Vorliegender Text:
16.02.2017

Zum Vergütungsanspruch des im Insolvenzverfahren über das Vermögen des Emittenten bestellten gemeinsamen Vertreters von Anleihegläubigern

Der Anspruch eines im Insolvenzverfahren über das Vermögen des Emittenten bestellten gemeinsamen Vertreters von Anleihegläubigern auf Vergütung ist keine Masseverbindlichkeit. Er zählt weder zu den Kosten des Insolvenzverfahrens nach § 54 InsO noch stellt er eine sonstige Masseverbindlichkeit i.S.v. § 55 InsO dar, die gem. § 53 InsO aus der Insolvenzmasse vorab zu berichtigen wäre.

BGH 12.1.2017, IX ZR 87/16
Der Sachverhalt:
Der Beklagte ist Verwalter in dem im April 2014 eröffneten Insolvenzverfahren über das Vermögen der F-KGaA (Schuldnerin). Die Schuldnerin befasste sich mit der Entwicklung und dem Vertrieb von Finanzprodukten. Sie finanzierte sich u.a. durch die Ausgabe von Orderschuldverschreibungen, Genussscheinen und Genussrechten. Nach der Eröffnung des Insolvenzverfahrens berief das Insolvenzgericht wegen der 2.194 Genussschein- und Genussrechtsserien eine gleiche Anzahl von Gläubigerversammlungen nach § 19 Abs. 2 SchVG ein. In einer dieser Gläubigerversammlungen wurde der Kläger - ein Rechtsanwalt - zum gemeinsamen Vertreter der Gläubiger der Genussscheinserie und der Genussrechtsserie bestellt.

Ihre Aufgabe:
Schreiben Sie den obigen Text zum Vergütungsanspruch des gemeinsamen Vertreters von Anleihegläubigern im Anschluss an seinen letzten Satz weiter.

Bereitgestellte Datensätze:
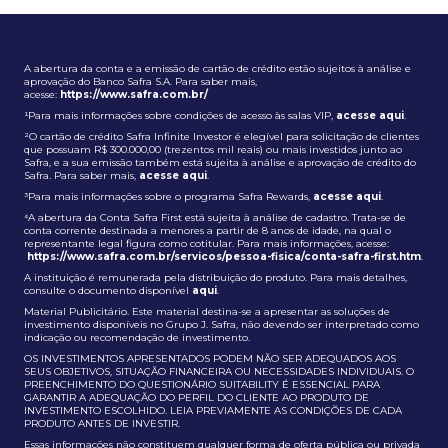
A abertura da conta e a emissão de cartão de crédito estão sujeitos à análise e
aprovação do Banco Safra S.A. Para saber mais,
acesse:
https://www.safra.com.br/
¹Para mais informações sobre condições de acesso às salas VIP,
acesse aqui
.
²O cartão de crédito Safra Infinite Investor é elegível para solicitação de clientes
que possuam R$ 300.000,00 (trezentos mil reais) ou mais investidos junto ao
Safra, e a sua emissão também está sujeita à análise e aprovação de crédito do
Safra. Para saber mais,
acesse aqui
.
³Para mais informações sobre o programa Safra Rewards,
acesse aqui
.
⁴A abertura da Conta Safra First está sujeita à análise de cadastro. Trata-se de
conta corrente destinada a menores a partir de 8 anos de idade, na qual o
representante legal figura como cotitular. Para mais informações, acesse:
https://www.safra.com.br/servicos/pessoa-fisica/conta-safra-first.htm
.
A instituição é remunerada pela distribuição do produto. Para mais detalhes,
consulte o documento disponível
aqui
.
Material Publicitário. Este material destina-se a apresentar as soluções de
investimento disponíveis no Grupo J. Safra, não devendo ser interpretado como
indicação ou recomendação de investimento.
OS INVESTIMENTOS APRESENTADOS PODEM NÃO SER ADEQUADOS AOS
SEUS OBJETIVOS, SITUAÇÃO FINANCEIRA OU NECESSIDADES INDIVIDUAIS. O
PREENCHIMENTO DO QUESTIONÁRIO SUITABILITY É ESSENCIAL PARA
GARANTIR A ADEQUAÇÃO DO PERFIL DO CLIENTE AO PRODUTO DE
INVESTIMENTO ESCOLHIDO. LEIA PREVIAMENTE AS CONDIÇÕES DE CADA
PRODUTO ANTES DE INVESTIR.
Essas informações não constituem qualquer forma de oferta pública ou privada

Antwortbereich:
Er meldete Forderungen der von ihm vertretenen Gläubiger mit den Beträgen von 614.800 € (Genussscheinserie) und 350.000 € (Genussrechtsserie) zur Insolvenztabelle an. Weil ein gemeinsamer Vertreter von Orderschuldverschreibungsgläubigern der Feststellung der vom Kläger angemeldeten Forderungen im Rang des § 38 InsO widersprach, erhob der Kläger gegen ihn Klage auf Feststellung des Rangs des § 38 InsO und zahlte hierfür den angeforderten Gerichtskostenvorschuss i.H.v. rd. 3.800 € ein.

Seine Tätigkeit im Zuge der Forderungsanmeldung zur Insolvenztabelle rechnete der Kläger gegenüber dem beklagten Insolvenzverwalter mit rd. 2.200 € (Genussscheinserie) und rd. 1.600 € (Genussrechtsserie) ab. Die Beträge errechnen sich aus einer 0,5-fachen Gebühr gem. § 2 Abs. 2, § 13 RVG, Nr. 3320 VV-RVG zzgl. einer Auslagenpauschale i.H.v. 20 € nach Nr. 7002 VV-RVG und der anfallenden Umsatzsteuer.

Das LG wies die auf Erstattung der verauslagten Gerichtskosten und auf Bezahlung der Gebührenrechnungen im Gesamtbetrag von rd. 7.600 € gerichtete Klage ab. Die Sprungrevision des Klägers hatte vor dem BGH keinen Erfolg.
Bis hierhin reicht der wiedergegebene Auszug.